Declaration of conflicting interests
The authors declared no conflicts of interest with respect to the authorship and/or publication of this article.

Funding
The authors received no financial support for the research and/or authorship of this article.

References

1) Towbin JA, Lowe AM, Colan SD, Sleeper LA, Orav EJ, Clunie S, et al. Incidence, causes, and outcomes of dilated cardiomyopathy in children. JAMA 2006;296:1867-76.

2) Alvarez JA, Orav EJ, Wilkinson JD, Fleming LE, Lee DJ, Sleeper LA, et al. Competing risks for death and cardiac transplantation in children with dilated cardiomyopathy: results from the pediatric cardiomyopathy registry. Circulation 2011;124:814-23.

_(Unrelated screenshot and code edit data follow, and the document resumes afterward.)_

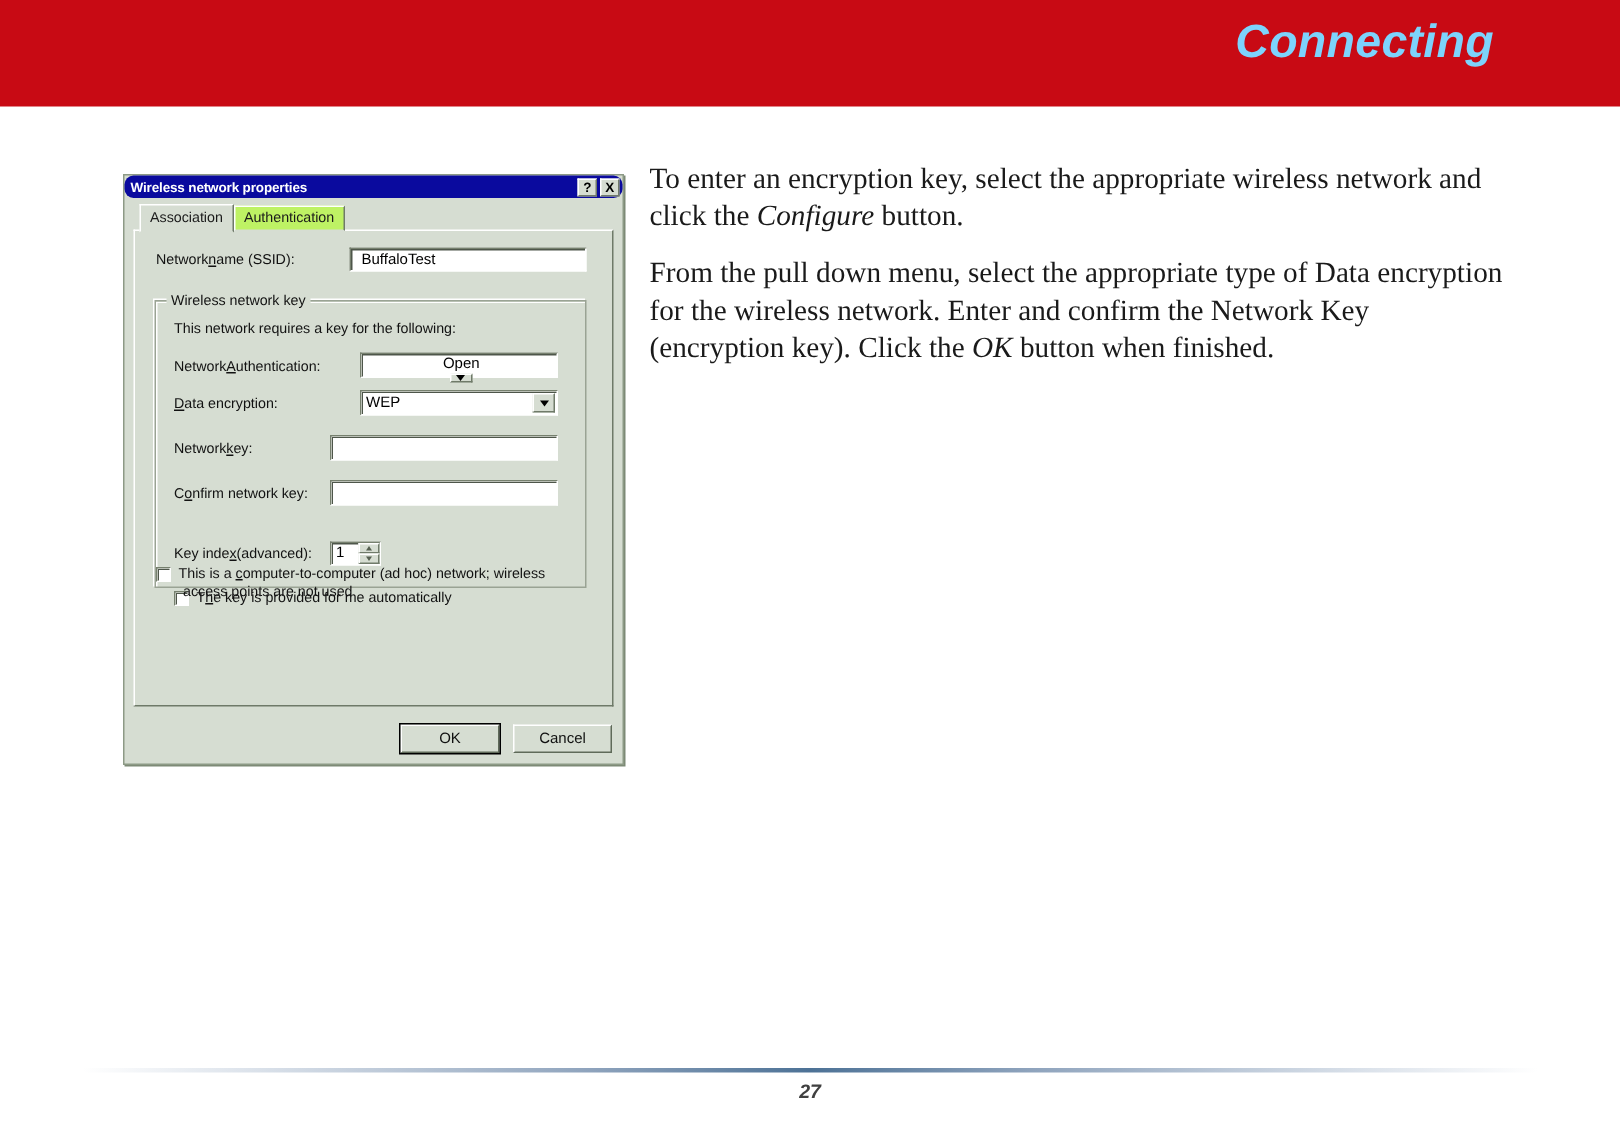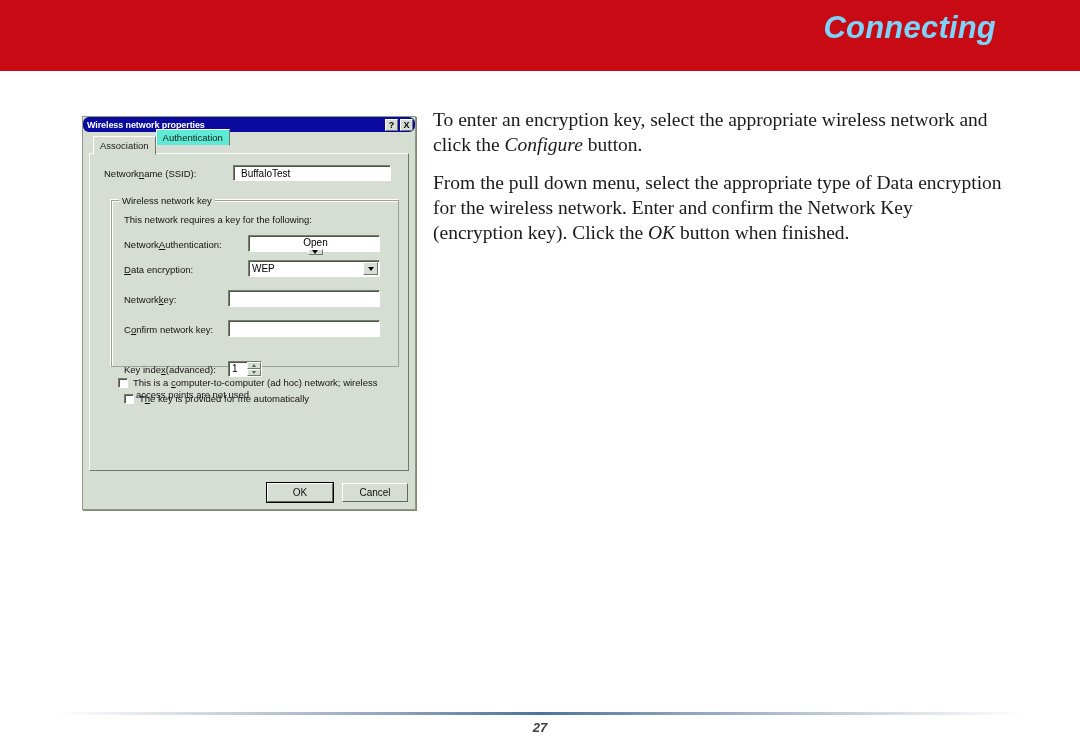"Authentication" .tab.inactive { background: #5eead4 -> #bef264; margin-bottom: 8px -> 0px }
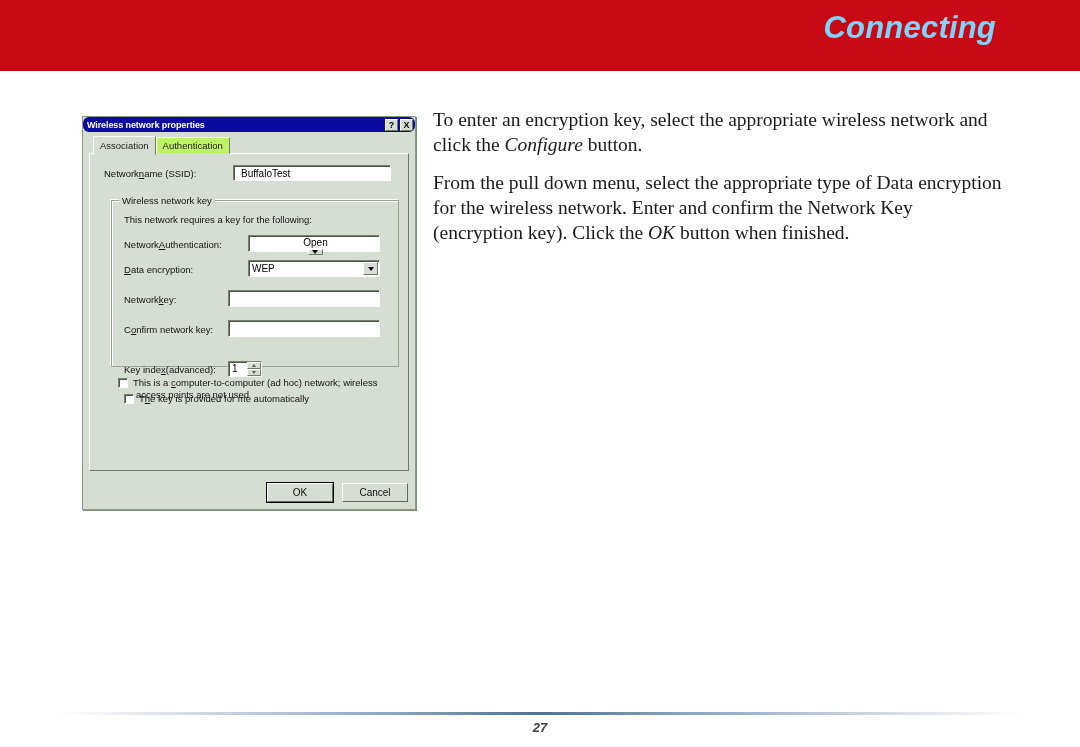"Wireless network key" div.groupbox { height: 167px -> 192px; left: 21px -> 13px }
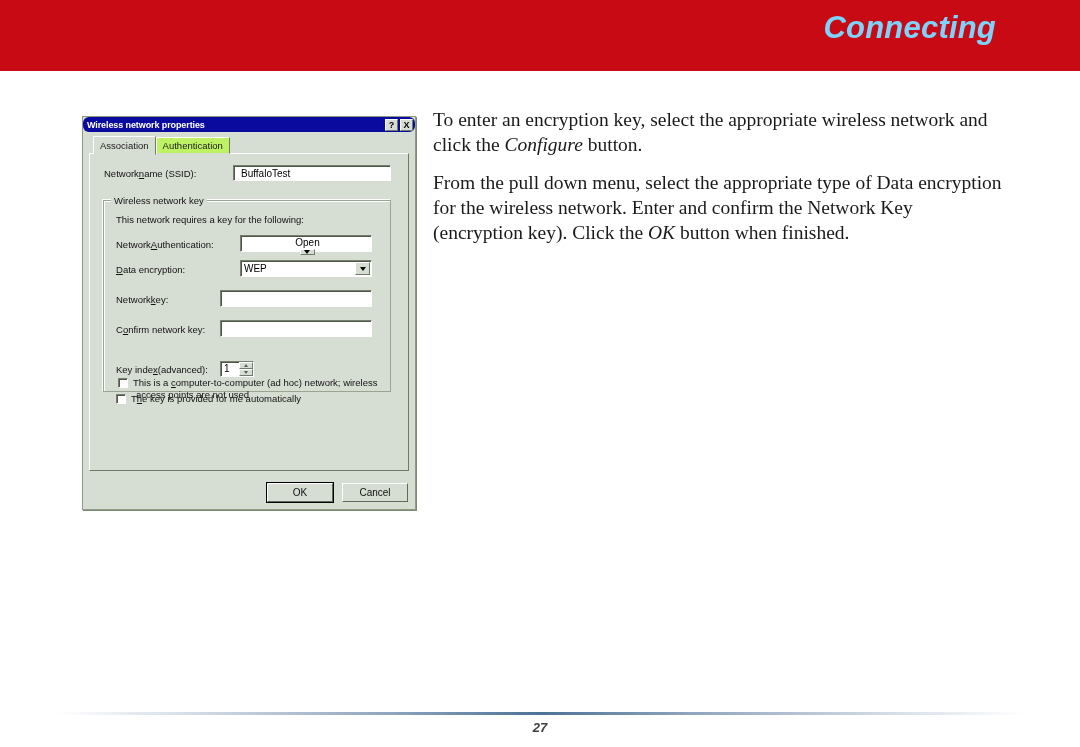"This is a computer-to-computer (ad" div { left: 28px -> 14px }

3) Schranz D, Rupp S, Müller M, Schmidt D, Bauer A, Valeske K, et al. Pulmonary artery banding in infants and young children with left ventricular dilated cardiomyopathy: a novel therapeutic strategy before heart transplantation. J Heart Lung Transplant 2013;32:475-81.

4) Schranz D, Veldman A, Bartram U, Michel-Behnke I, Bauer J, Akintürk H. Pulmonary artery banding for idiopathic dilative cardiomyopathy: a novel therapeutic strategy using an old surgical procedure. J Thorac Cardiovasc Surg 2007;134:796-7.

5) Winlaw DS, McGuirk SP, Balmer C, Langley SM, Griselli M, Stümper O, et al. Intention-to-treat analysis of pulmonary artery banding in conditions with a morphological right ventricle in the systemic circulation with a view to anatomic biventricular repair. Circulation 2005;111:405-11.

6) Recla S, Steinbrenner B, Schranz D. Medical therapy in dilated cardiomyopathy and pulmonary arterial banding in children. J Heart Lung Transplant 2013;32:1045-6.